27|Trip

17.1K 1.6K 394
                                    

kitabin aktifligi fena cökmüs ama fazla ara vermistim.. normal yani..

*

Eve geldiğimizden beri Savaş'tan feci bir trip yiyordum.

Arabadayken tatlı şarkılar açıp o gergin atmosferi dağıtmaya çalışmıştım, tatlı konulardan sohbetler açmış, o konuya girmeden Savaş'la konuşmak için uğraşmıştım ama oralı bile olmamıştı.

Bana soğuk olmasına katlanamıyordum. Bu yüzden tatlı tatlı davranıp gönlünü almaya uğraşıyordum. Sinirliydi, bunun farkındaydım fakat olan olmuştu ve isteyerek gizlediğim söylenemezdi. O gün yemekten döndüğümde zaten son derece mutsuzdum, bir de Çağatay'ın lafını yapmak istememiştim. Sonrasında da kalmıştı işte.

Pekala...herhangi bir bahane sunmaya gerek yoktu. Çünkü Savaş'ı tanıyordum, bir şeyler gizlenmesinden nefret ederdi. Bunu bile bile ona bahsetmemek benim kabahatimdi.

Mutfakta kendine kahve dolduran eşimin yanına kadar küçük adımlarla ilerleyip çekinerek tezgaha yaslandım. Eve gelir gelmez üzerindeki tişörtü çıkarmıştı, sadece düşük bel siyah eşofmanıyla geziniyordu ve bu görüntü o kadar güzeldi ki derince bir iç geçirmemek için zor tutuyordum kendimi.

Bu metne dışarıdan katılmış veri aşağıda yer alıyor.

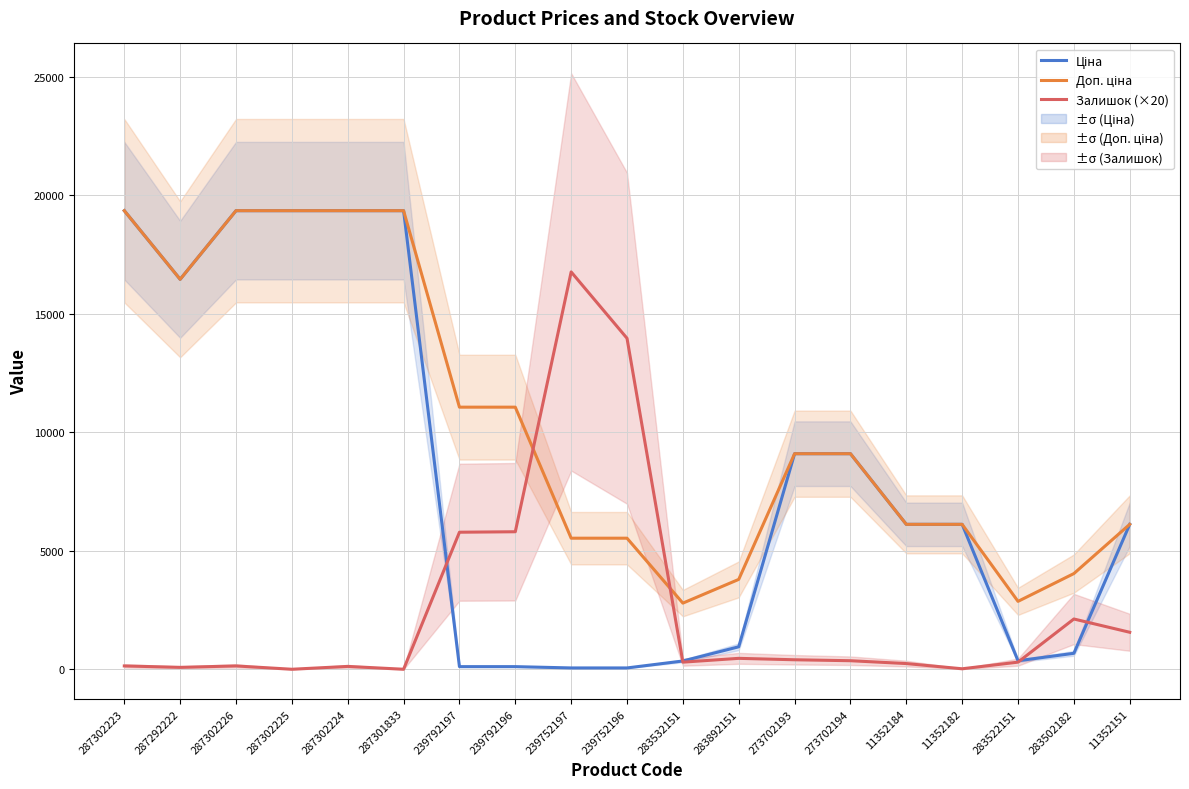

Count the number of categories in the chart.

19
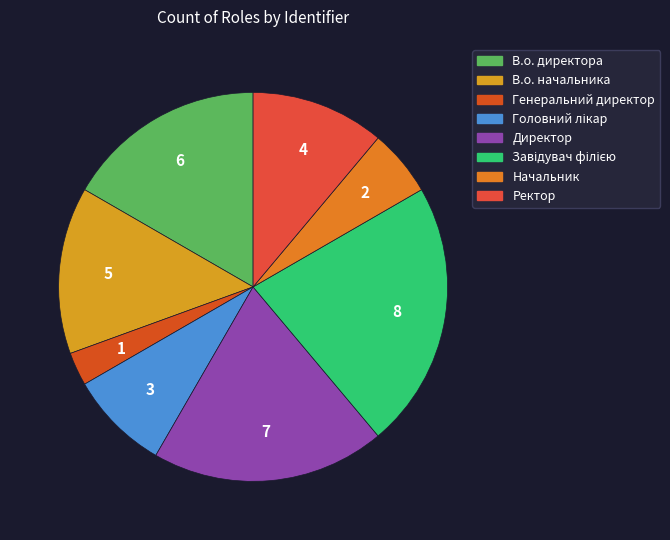

Combined, do Завідувач філією and Ректор account for over 50%?

No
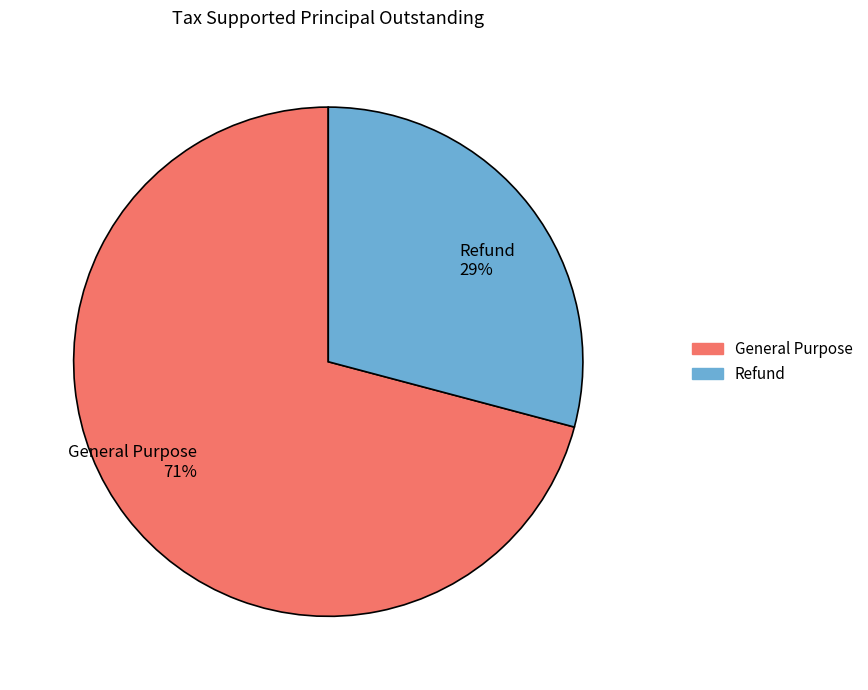

How many slices are in this pie chart?

2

"Kahve mi içeceksin?" gibi saçma bir başlangıç yapıp yüzüme tatlı olduğunu düşündüğüm bir gülümseme yerleştirdim. "Senin için yemek hazırlamamı ister misin?"

Bana cevap vermeden büyük kupaya doldurduğu kahvesiyle yanımdan ayrılacakken hızlıca önüne geçip ellerimi çıplak karnına yerleştirdim. Elimin altındaki sert karnı yavaşça okşayıp karnımın izin verdiğince sarılırken "Anıl..." demişti, bıkkın bir sesle. "Çekilir misin?"

Tanrım, bu adamın tribi çok fenaydı. Suratı hemen duvar gibi oluyor, önüme kocaman bir set çekiyordu.

"Çekilmeyeyim, sarılayım biraz. Özledim seni." göğsüne dudaklarımı bastırıp yanağımı sürttüğümde boşta olan eli sırtıma değecek gibi olsa da tuttu kendini. Sarılmıyordu. "Sen özlemedin mi, hm?"

"Anıl-"

"Bebeğimizi de mi özlemedin?" başımı kaldırdım ve dudaklarımı büzerek baktım gözlerine. Fazlasıyla katı görünüyordu, yaptığım şirinliklerin hiçbirinden etkilenmiyordu. Deli olacaktım, başka zaman bir öpücüğe bile tavladığım adam şu an çok netti.

"İçeri geçeceğim."

Kolumdan nazikçe tutup beni kolayca kendisinden ayırdı. Parmak uçlarımda yükselip "Bari öpeyim." diye mızmızlandım. Gözlerini kapatarak sabır dilenir gibi soluklandığında bunu izin verdi olarak algılayıp dudaklarına uzun bir öpücük bıraktım. "Bir kez daha öpebilir miyim?"

"Kahvem soğuyor."

"Hm..." adım atmasına izin vermeden yeniden dudaklarını öptüğümde bu sefer kendisini çektiği için uzun öpememiştim, kaşlarımı çattım. Öpmek istiyordum. Parmak uçlarımda yükselerek yumuşak bir öpücük daha kondurdum. Dudakları muhteşemdi. "Bir kez daha öpeyim, son!"

"Çekil Anıl." belimden tutup beni kenara çektikten sonra yüzüme bile bakmadan mutfaktan çıktığında omuzlarımı düşürdüm.

Trip atmak dünyanın en eğlenceli şeyiydi ama trip çekmek konusunda aynı şeyi söyleyemezdim...

"Baban bizi öpmek istemedi." ellerimi karnımda gezdirip minik bebeğime karşı konuşurken sesimi biraz yükseltiyordum, belki Savaş duyar ve üzülürdü. "Üzülme bebeğim, bir gün o da öpmek ister belki..."

Normalde bebeğimizle konuştuğum her an çok tatlı olduğumu söyleyip beni öpücüklere boğan Savaş'ın mutfağa dönmesini beklerken herhangi bir tepki alamayınca pes ederek ben de mutfaktan çıktım. Salondaki koltuklardan birine oturmuş, telefonuyla ilgileniyordu.